*AVAILABLE RECORDS:*
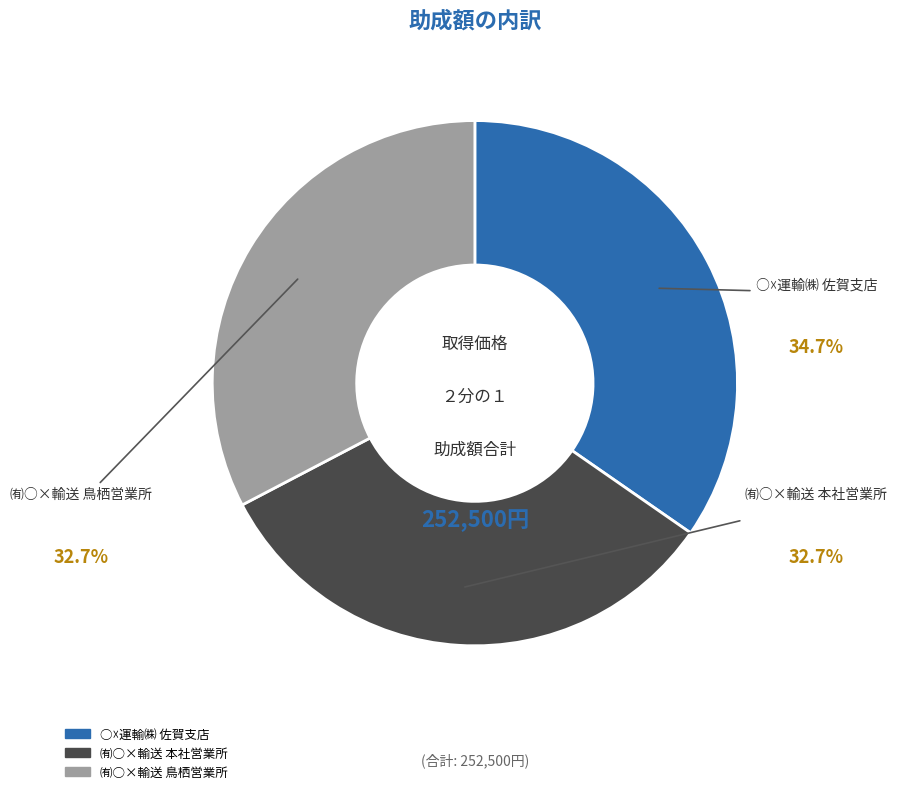

To the nearest percent, what portion does ㈲○×輸送 鳥栖営業所 represent?

33%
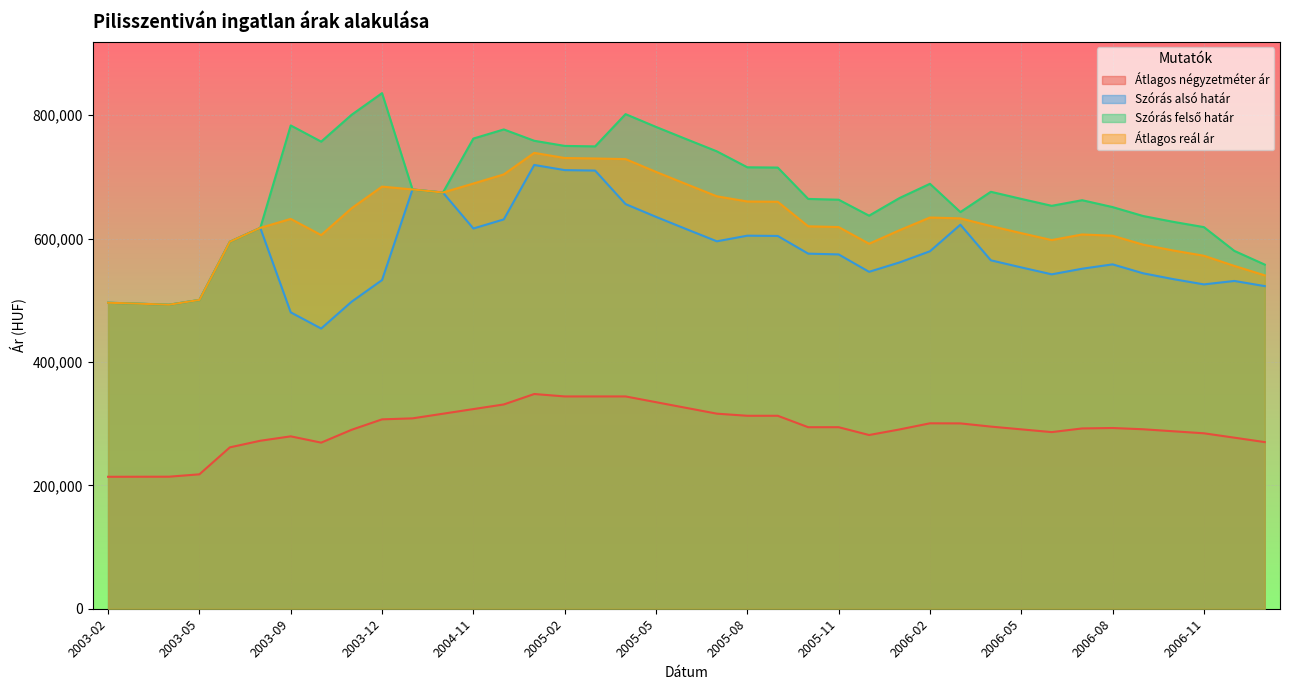

Which series has the widest spread of values?

Szórás felső határ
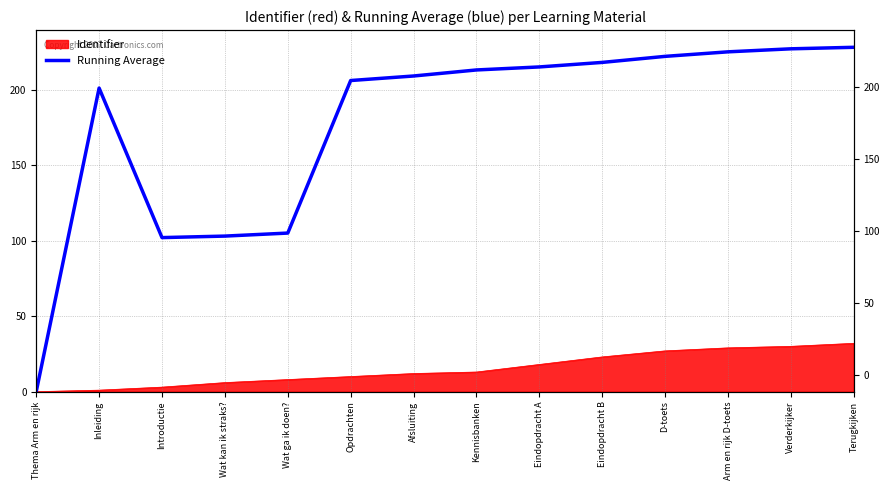

Rank the categories by value from highest to lowest.

Terugkijken, Verderkijker, Arm en rijk D-toets, D-toets, Eindopdracht B, Eindopdracht A, Kennisbanken, Afsluiting, Opdrachten, Inleiding, Wat ga ik doen?, Wat kan ik straks?, Introductie, Thema Arm en rijk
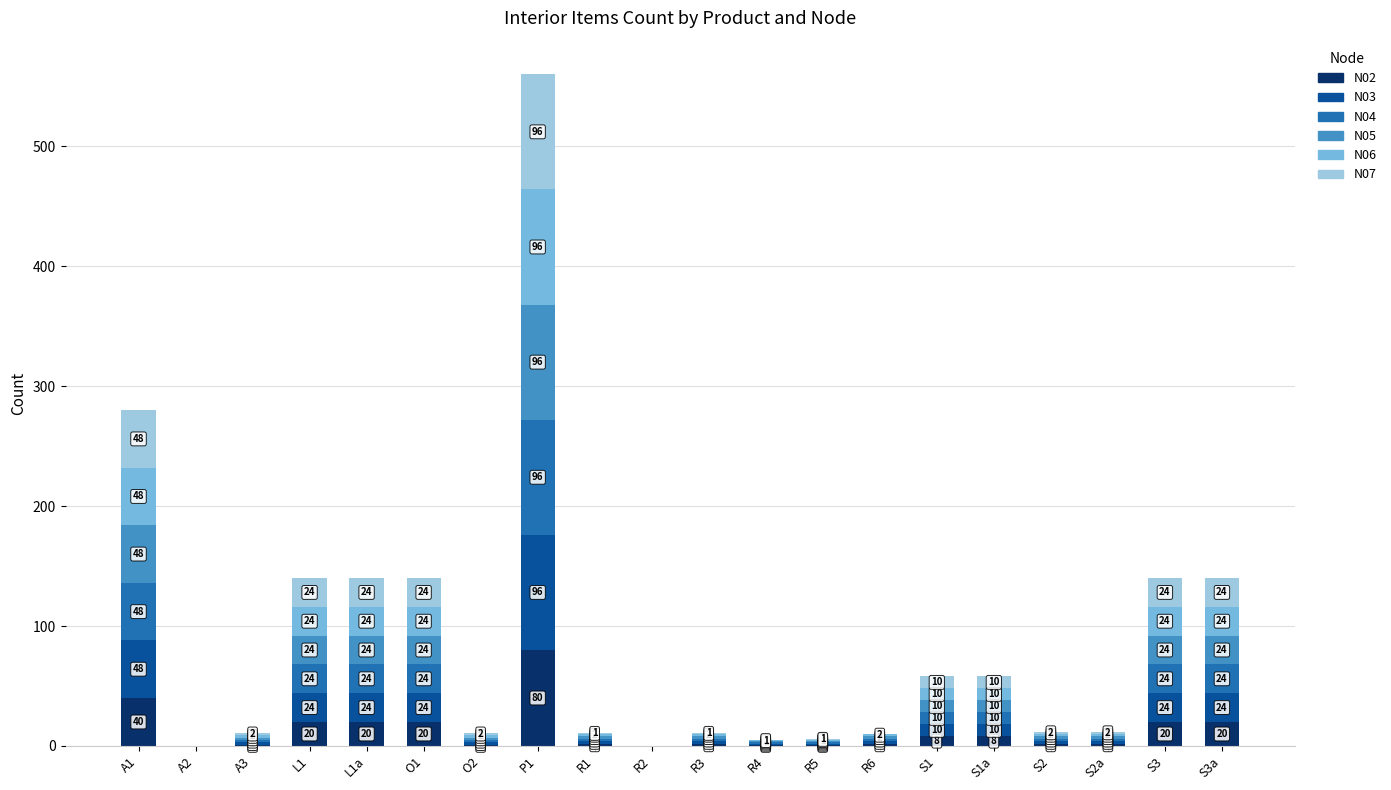

Are the bars grouped side by side (vs. stacked)?

No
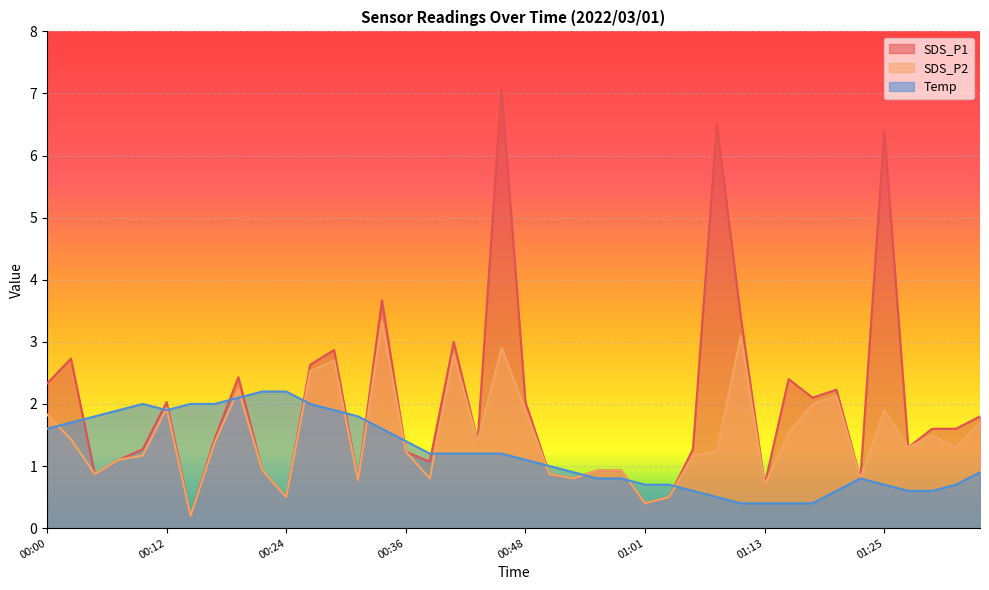

Read the Temp value at 00:07.

1.9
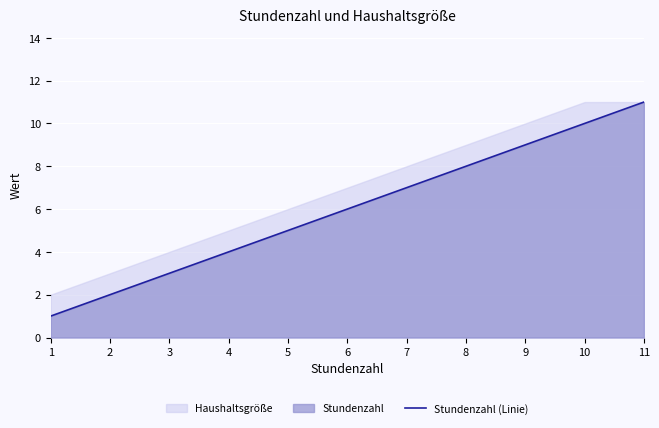

Does the chart display data point markers on the line(s)?

No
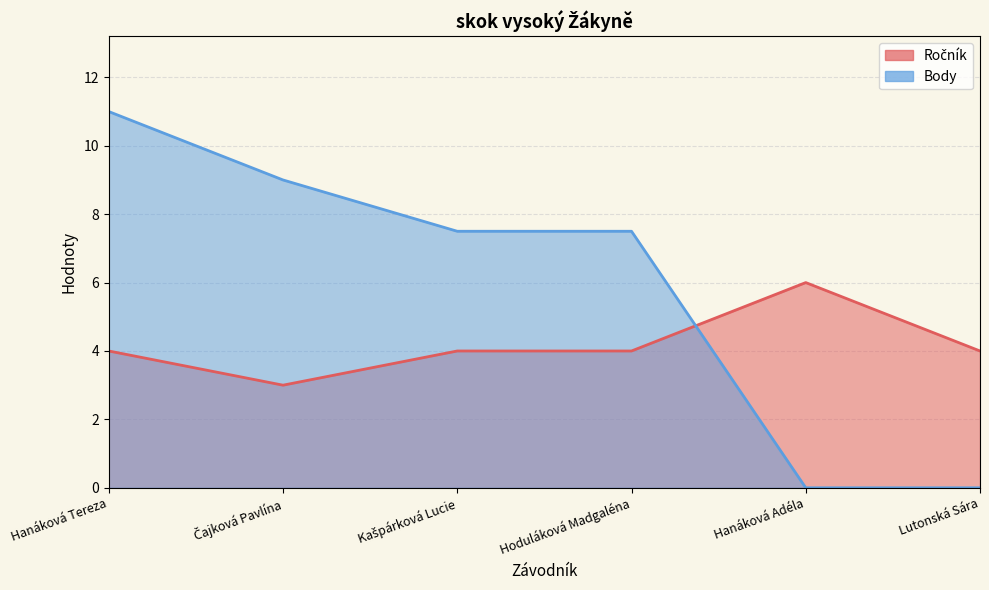

Where do Ročník and Body first cross each other?

Hoduláková Madgaléna and Hanáková Adéla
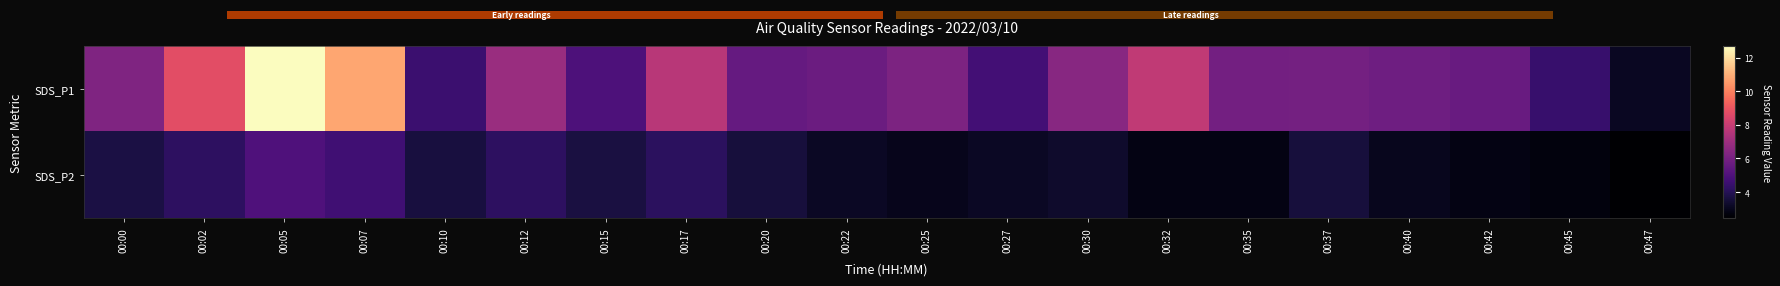

At which label is SDS_P1 closest to 7?

00:12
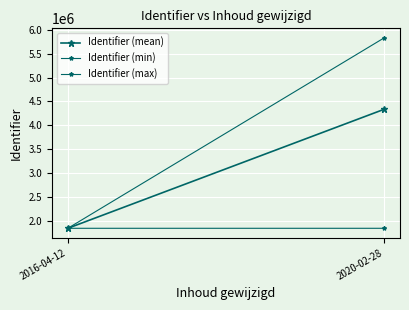

What is the maximum value shown in the chart?

5834048.0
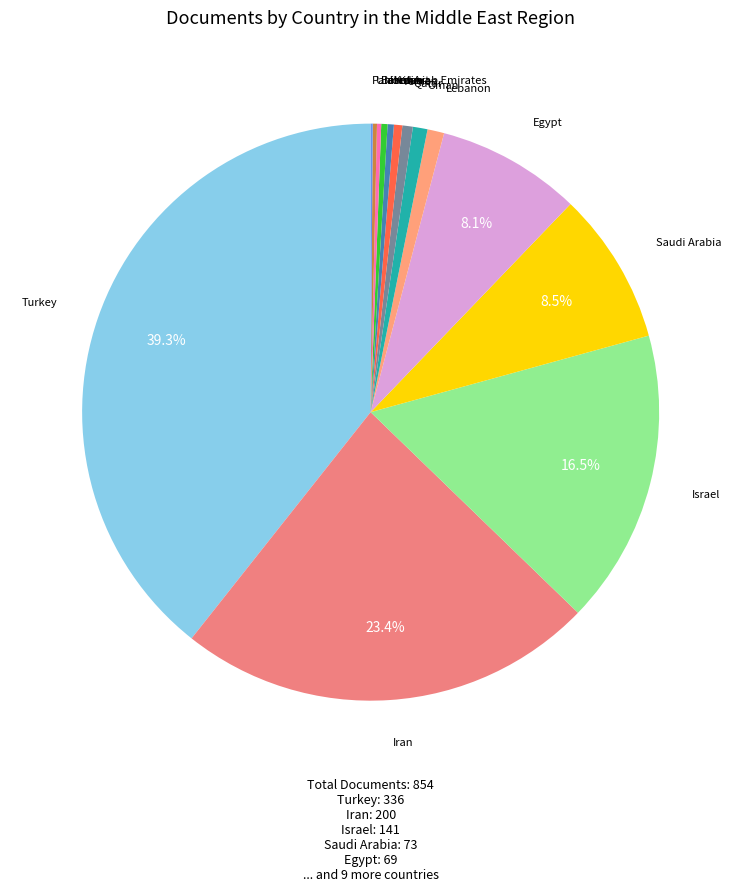

True or false: Yemen accounts for 10% of the total.

False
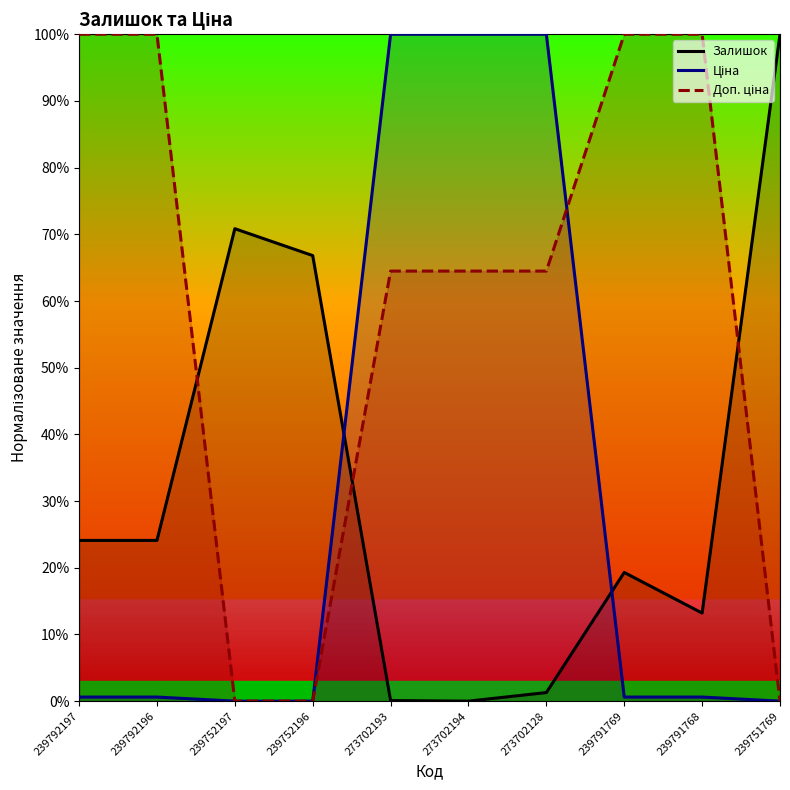

Which series has the widest spread of values?

Залишок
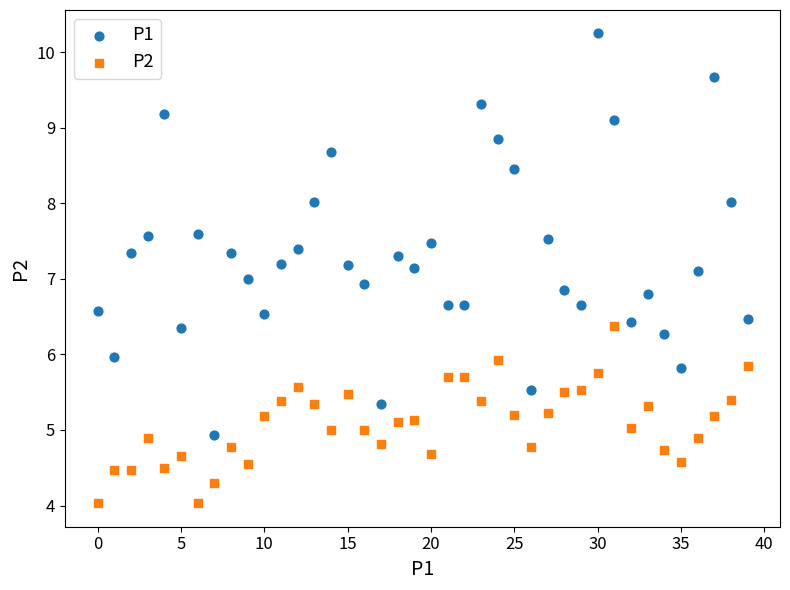

Across all data points, what is the range of Y values (max minus min)?

6.2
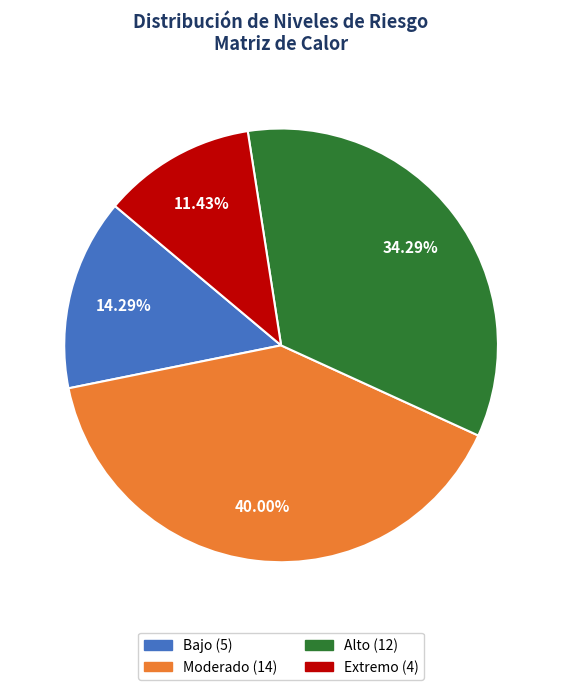

To the nearest percent, what is the difference between the Alto and Extremo slice percentages?

23%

*ASSIGNMENT:* Quote the data word for word from the line containing "At which label is SDS_P1 closest to 7?" through the end of the data, including that first line, and leave the pictures out.

*EXERCISE RESULT:*
At which label is SDS_P1 closest to 7?

00:12

What is the maximum value shown in the chart?

5834048.0

True or false: Yemen accounts for 10% of the total.

False

Which series has the widest spread of values?

Залишок

Across all data points, what is the range of Y values (max minus min)?

6.2

To the nearest percent, what is the difference between the Alto and Extremo slice percentages?

23%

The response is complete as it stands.